### Extract
Monday, June 17, 2019

probability - finding expected value using CDF



If it is known that the random variable X has a CDF:



$$F_X(t)=\begin{cases} 0 && t\lt -1 \\ \frac{1}{2} && -1\le t \lt 0 \\ \frac{3}{4}+t^2 && 0\le t \lt \frac{1}{2} \\ 1 && \frac{1}{2} \le t \end{cases}$$



I wish to find $E[(X-a)^2]$ for all $a\in \mathbb R$




I found that $E[(X-a)^2]=E[X^2]-2aE[X]+a^2$



my teacher solved it this way:
enter image description here



what I'm trying to understand is the reason for the integrals used to find $E[X],E[X^2]$. Why does this work?


Answer



The first equality in the computation of $\mathbb E\left[X^2\right]$ follows from the fact that, for a non-negative random variable $Y$ with CDF $G$, we have that




$$ \mathbb E [Y]= \int_0^\infty y \,\mathrm d G(y) = \int_0^\infty (1-G(t))\,\mathrm d t. $$



You can find a proof of this here.
######
### Information shown
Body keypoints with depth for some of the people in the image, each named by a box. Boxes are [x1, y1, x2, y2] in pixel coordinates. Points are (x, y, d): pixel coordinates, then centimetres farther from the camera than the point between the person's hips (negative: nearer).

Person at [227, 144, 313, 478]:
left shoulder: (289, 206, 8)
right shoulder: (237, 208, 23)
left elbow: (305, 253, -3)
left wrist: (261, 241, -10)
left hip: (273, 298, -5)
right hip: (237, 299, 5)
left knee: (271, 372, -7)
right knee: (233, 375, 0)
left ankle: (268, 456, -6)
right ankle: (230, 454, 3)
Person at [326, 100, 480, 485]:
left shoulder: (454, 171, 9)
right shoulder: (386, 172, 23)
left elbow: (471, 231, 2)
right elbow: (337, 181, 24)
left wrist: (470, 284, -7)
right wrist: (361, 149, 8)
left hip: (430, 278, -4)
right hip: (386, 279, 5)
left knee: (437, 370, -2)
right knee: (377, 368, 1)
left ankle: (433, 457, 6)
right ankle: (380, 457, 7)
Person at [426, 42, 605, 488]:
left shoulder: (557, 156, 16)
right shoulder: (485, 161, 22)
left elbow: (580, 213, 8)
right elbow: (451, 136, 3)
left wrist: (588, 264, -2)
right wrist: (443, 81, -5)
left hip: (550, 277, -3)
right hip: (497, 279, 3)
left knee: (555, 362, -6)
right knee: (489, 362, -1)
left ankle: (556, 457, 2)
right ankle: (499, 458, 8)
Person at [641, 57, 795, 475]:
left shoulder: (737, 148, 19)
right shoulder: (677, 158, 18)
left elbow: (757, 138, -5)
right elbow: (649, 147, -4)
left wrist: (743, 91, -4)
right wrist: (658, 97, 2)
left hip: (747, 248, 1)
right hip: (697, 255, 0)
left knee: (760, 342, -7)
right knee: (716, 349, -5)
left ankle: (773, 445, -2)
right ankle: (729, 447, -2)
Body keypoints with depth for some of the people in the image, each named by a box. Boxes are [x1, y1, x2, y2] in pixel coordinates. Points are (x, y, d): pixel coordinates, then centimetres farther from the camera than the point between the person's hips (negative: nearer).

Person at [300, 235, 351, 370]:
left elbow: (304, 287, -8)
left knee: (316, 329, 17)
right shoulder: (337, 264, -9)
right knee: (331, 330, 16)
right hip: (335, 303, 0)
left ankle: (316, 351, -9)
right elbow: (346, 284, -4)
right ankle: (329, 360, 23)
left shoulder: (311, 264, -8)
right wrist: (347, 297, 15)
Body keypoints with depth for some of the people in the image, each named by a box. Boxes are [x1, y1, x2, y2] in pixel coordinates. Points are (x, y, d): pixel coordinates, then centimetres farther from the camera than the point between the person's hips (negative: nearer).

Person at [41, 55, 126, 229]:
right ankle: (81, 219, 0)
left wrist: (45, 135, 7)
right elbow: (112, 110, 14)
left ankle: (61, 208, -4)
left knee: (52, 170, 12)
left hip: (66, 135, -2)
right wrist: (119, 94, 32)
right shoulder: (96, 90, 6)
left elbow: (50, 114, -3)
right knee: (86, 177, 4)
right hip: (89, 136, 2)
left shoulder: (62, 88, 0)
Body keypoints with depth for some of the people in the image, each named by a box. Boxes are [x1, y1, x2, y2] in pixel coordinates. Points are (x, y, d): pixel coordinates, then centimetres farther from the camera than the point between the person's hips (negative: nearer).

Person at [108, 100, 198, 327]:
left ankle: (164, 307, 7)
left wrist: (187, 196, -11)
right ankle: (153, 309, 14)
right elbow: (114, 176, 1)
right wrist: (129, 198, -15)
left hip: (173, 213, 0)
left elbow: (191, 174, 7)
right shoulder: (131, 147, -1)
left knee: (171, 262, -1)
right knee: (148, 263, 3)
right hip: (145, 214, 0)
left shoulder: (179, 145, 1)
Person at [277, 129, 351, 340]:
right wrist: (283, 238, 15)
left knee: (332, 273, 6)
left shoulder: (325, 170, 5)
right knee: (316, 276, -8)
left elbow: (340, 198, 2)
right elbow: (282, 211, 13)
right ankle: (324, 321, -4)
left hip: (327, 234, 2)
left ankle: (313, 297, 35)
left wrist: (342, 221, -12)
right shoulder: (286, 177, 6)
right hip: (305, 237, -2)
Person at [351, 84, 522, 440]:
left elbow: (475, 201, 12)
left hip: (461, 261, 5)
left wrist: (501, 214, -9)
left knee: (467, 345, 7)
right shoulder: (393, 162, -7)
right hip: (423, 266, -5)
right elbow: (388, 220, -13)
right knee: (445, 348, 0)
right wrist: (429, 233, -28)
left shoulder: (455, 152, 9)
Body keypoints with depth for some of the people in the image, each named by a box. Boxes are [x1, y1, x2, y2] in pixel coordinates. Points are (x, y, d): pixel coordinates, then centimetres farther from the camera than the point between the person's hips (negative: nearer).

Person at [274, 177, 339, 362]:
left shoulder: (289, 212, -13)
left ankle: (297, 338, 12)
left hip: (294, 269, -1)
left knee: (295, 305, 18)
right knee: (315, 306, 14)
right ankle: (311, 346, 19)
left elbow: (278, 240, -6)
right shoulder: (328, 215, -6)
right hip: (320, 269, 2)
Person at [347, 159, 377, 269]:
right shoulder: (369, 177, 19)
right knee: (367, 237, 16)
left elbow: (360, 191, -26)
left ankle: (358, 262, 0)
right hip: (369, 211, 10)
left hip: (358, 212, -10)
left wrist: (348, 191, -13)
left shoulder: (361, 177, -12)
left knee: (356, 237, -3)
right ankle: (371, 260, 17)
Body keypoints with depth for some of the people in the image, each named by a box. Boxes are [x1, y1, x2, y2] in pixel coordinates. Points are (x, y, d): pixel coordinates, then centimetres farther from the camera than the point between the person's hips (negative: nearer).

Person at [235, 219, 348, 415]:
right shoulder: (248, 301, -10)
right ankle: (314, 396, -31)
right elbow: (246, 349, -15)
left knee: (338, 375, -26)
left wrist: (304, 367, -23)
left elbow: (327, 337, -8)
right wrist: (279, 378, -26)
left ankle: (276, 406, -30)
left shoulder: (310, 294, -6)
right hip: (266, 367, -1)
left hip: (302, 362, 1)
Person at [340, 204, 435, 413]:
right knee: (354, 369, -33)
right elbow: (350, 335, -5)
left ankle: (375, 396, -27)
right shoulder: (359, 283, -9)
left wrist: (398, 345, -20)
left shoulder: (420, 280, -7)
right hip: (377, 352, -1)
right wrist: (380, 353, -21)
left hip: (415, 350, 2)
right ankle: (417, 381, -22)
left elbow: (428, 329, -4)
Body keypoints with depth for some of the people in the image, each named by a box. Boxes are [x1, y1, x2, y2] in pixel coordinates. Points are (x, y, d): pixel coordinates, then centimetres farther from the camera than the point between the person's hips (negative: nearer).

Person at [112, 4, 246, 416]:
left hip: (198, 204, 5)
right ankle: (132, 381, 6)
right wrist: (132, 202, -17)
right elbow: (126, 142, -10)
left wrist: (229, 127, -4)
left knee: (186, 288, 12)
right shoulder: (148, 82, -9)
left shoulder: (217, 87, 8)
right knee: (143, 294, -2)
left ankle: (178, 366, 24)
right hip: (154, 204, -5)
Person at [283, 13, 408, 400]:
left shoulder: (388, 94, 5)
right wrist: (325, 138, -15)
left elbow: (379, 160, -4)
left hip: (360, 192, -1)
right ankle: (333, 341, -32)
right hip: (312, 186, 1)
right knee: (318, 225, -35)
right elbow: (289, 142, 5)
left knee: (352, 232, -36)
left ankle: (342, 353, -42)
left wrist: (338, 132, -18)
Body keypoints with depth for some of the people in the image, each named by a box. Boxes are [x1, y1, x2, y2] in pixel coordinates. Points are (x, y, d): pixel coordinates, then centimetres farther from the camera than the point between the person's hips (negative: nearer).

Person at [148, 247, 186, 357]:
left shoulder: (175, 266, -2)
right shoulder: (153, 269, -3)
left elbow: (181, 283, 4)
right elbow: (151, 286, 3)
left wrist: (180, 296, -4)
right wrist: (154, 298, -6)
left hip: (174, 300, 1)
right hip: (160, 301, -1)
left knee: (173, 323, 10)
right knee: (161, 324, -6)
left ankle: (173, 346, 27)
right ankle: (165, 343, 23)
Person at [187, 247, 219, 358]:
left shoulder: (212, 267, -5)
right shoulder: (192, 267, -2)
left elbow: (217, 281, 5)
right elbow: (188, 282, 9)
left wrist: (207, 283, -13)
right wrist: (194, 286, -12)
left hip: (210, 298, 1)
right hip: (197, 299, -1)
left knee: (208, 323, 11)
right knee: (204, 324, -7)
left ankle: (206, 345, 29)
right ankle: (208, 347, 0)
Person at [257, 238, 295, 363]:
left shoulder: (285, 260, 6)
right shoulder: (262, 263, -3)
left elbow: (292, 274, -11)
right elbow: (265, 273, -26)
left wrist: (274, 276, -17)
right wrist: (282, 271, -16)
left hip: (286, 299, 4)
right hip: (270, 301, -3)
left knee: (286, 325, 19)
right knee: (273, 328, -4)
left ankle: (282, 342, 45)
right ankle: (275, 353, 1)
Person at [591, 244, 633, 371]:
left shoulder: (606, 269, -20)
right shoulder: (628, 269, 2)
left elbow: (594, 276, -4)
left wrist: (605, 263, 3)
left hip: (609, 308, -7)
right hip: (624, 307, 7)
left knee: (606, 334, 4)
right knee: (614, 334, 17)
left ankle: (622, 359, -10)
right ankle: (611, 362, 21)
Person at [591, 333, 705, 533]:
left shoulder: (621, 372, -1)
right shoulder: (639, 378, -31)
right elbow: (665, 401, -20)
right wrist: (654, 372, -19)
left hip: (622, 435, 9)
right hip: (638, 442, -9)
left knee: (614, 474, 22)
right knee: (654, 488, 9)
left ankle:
######
Reproduce the probability thread word for word from "my teacher solved" to "does this work?". The records have no connection to the probability thread.

## Written answer
my teacher solved it this way:
enter image description here



what I'm trying to understand is the reason for the integrals used to find $E[X],E[X^2]$. Why does this work?